No ha mucho, el autor de estos versos
con demente soberbia de intelectualidad
defendía «el poder de las palabras» y negaba
que pensamiento alguno aflorara de la mente humana
ajeno de la prolación de la lengua humana;
y ahora, como befa de tal jactancia,
dos palabras, dos dulces bisílabos extranjeros,
sonidos italianos hechos solo para ser susurrados
por ángeles que soñasen con el lustroso «rocío
que, pende, cual cuentas de perlas, sobre el monte Hermón»
han agitado desde los abismos de su corazón
no pensados pensamientos que son médulas del pensamiento,
visiones más fértiles, mucho más extrañas y más divinas
que incluso las que a Israfel, el serafín arpista
(que tiene «la voz más dulce de entre todas las criaturas de Dios»),
le cupo la esperanza de expresar. ¡Y a mí! Se han quebrado mis hechizos.
La pluma cae exangüe de mi mano estremecida.

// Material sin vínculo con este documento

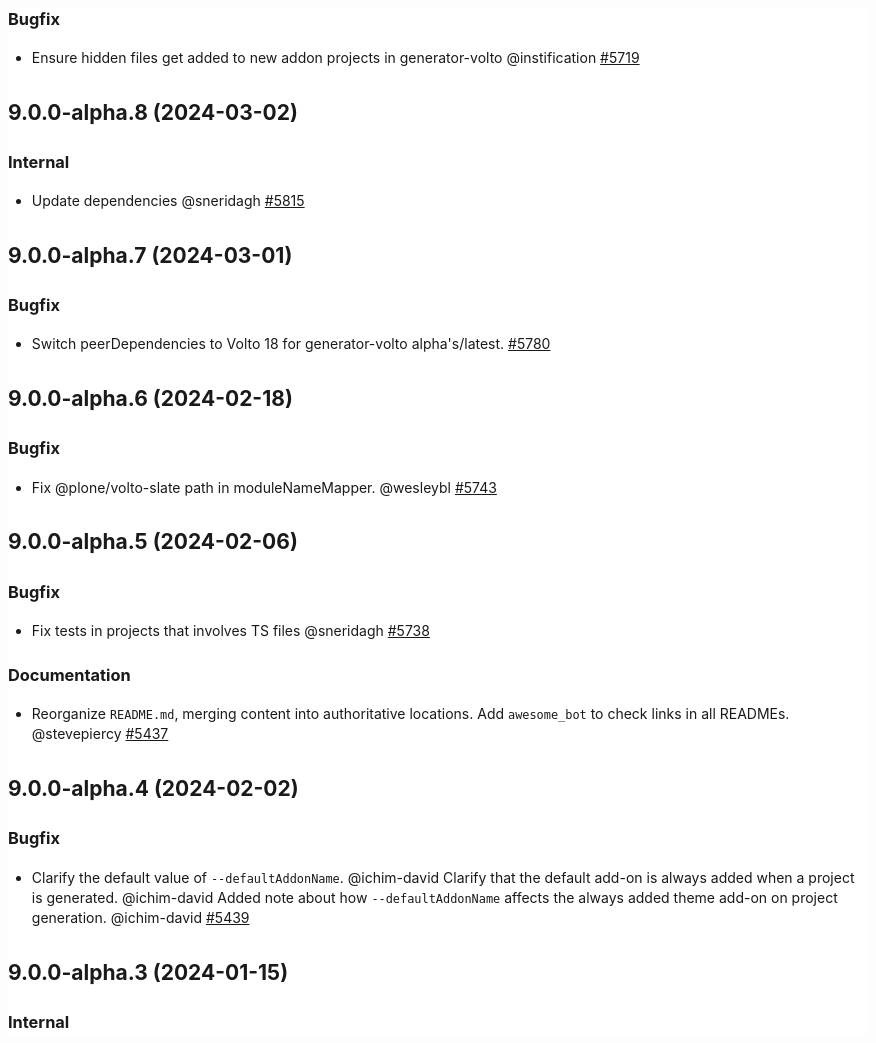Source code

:### Bugfix

- Ensure hidden files get added to new addon projects in generator-volto @instification [#5719](https://github.com/plone/volto/issues/5719)

## 9.0.0-alpha.8 (2024-03-02)

### Internal

- Update dependencies @sneridagh [#5815](https://github.com/plone/volto/issues/5815)

## 9.0.0-alpha.7 (2024-03-01)

### Bugfix

- Switch peerDependencies to Volto 18 for generator-volto alpha's/latest. [#5780](https://github.com/plone/volto/issues/5780)

## 9.0.0-alpha.6 (2024-02-18)

### Bugfix

- Fix @plone/volto-slate path in moduleNameMapper. @wesleybl [#5743](https://github.com/plone/volto/issues/5743)

## 9.0.0-alpha.5 (2024-02-06)

### Bugfix

- Fix tests in projects that involves TS files @sneridagh [#5738](https://github.com/plone/volto/issues/5738)

### Documentation

- Reorganize `README.md`, merging content into authoritative locations. Add `awesome_bot` to check links in all READMEs. @stevepiercy [#5437](https://github.com/plone/volto/issues/5437)

## 9.0.0-alpha.4 (2024-02-02)

### Bugfix

- Clarify the default value of `--defaultAddonName`. @ichim-david
  Clarify that the default add-on is always added when a project is generated. @ichim-david
  Added note about how `--defaultAddonName` affects the always added theme add-on on project generation. @ichim-david [#5439](https://github.com/plone/volto/issues/5439)

## 9.0.0-alpha.3 (2024-01-15)

### Internal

En tu caro nombre como texto, siquiera enunciado,
no puedo escribir, no puedo hablar ni pensar,
¡ay de mí!, no puedo sentir, pues esto no es sentir,
no lo es esta permanente quietud ante el dorado
umbral de la cancela de los sueños, abierta,
mientras vislumbro, extasiado, un magnífico panorama,
y me estremezco cuando, a derecha,
a izquierda, a lo largo de todo el camino,
entre brumas purpúreas, lejos,
donde termina el paisaje, te veo, solo a ti.